Une infirmière française témoigne de son apostolat à Rosa Mystica, la mission de l’ACIM en Asie
Lire nos reportages sur la Mission Rosa Mystica des Philippines.
« La vie que je mène ici commence à s’organiser un peu plus ! C’est la première semaine où mon programme est à peu prés défini : lundi et mardi à Sainte Elisabeth ; mercredi et vendredi à Mother and Child ; jeudi jour de « congé » ; samedi à définir ; et dimanche, catéchisme pour les enfants !
À la clinique Sainte Elisabeth, je travaille en pédiatrie ; il n’y a actuellement que sept patients, atteints de problèmes bronchiques ou gastriques. Pas beaucoup d’activité, donc. Mais je devrais pouvoir changer de service dès la semaine prochaine.
À Mother and Child, il y a toujours beaucoup de besogne avec quelques urgences (pour mes amies infirmières, une patiente est par exemple arrivée avec 23 de tension ; et Ma’am Gloria se souvient d’une patient qui « affichait » une tension à 30!!!). Je vois là beaucoup de gens et j’essaye de progresser dans les deux principaux dialectes : c’est assez sympathique. Une infirmière m’a même invitée (il semble que ce soit un honneur pour elle) à l’anniversaire de sa fille cet après-midi ?!?
Lorsque Judith me disait qu’il me faudrait bien deux mois pour me familiariser avec ce pays, je ne la croyais pas ! Je commence à me rendre compte, en prenant petit à petit mes repères, qu’elle n’avait pas tort ! Et ce n’est pas fini ; d’après ce que me raconte Yolly, mon apprentissage ici est loin d’être terminé. Je me demandais pourquoi je ressentais l’impression d’être un peu, comme « étrangère », tenue à part. Je comprends maintenant qu’on évite de montrer aux « étrangers » ce qui pourrait les choquer.

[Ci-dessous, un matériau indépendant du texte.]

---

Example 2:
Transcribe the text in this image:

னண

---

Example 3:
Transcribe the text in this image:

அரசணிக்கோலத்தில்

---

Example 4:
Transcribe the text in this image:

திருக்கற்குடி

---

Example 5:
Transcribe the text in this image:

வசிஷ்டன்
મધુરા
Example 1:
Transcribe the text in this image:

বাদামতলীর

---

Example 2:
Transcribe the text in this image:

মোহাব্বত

Je m’explique : Yolly m’a dit que ma présence à Sainte Elisabeth et à Mother and Child ne servait qu’à me faire progressivement découvrir le système de santé dont peuvent bénéficier les habitants les moins pauvres d’ici. Quelle sera donc la suite de cet « apprentissage » ?

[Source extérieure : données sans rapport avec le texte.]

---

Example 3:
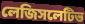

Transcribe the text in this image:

লেজিসলেটিভ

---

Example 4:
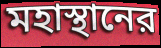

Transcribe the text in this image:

মহাস্থানের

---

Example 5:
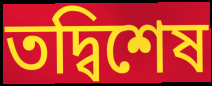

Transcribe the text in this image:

তদ্বিশেষ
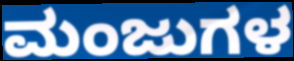
ಮಂಜುಗಳ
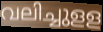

Car il y a déjà certaines choses surprenantes. Par exemple, avant-hier, j’entends : « il y a un arrêt cardiaque en service de médecine ». Le « chariot d’urgence » est pourtant détenu par le service pédiatrie, mais personne ne se bouge autour de moi ? L’explication est simple : avant de faire quoique ce soit, il faut d’abord déterminer si le patient (ou l’un de ses proches) pourra payer la réanimation ! Un autre jour, nous transférons une patiente car il est avéré qu’elle ne pourra plus payer sa chambre ; et, à l’inverse, nous voyons aussi couramment des patients qui sont obligés de rester à l’hôpital, en attendant de pouvoir payer les soins qu’ils y ont déjà reçus. Incroyable !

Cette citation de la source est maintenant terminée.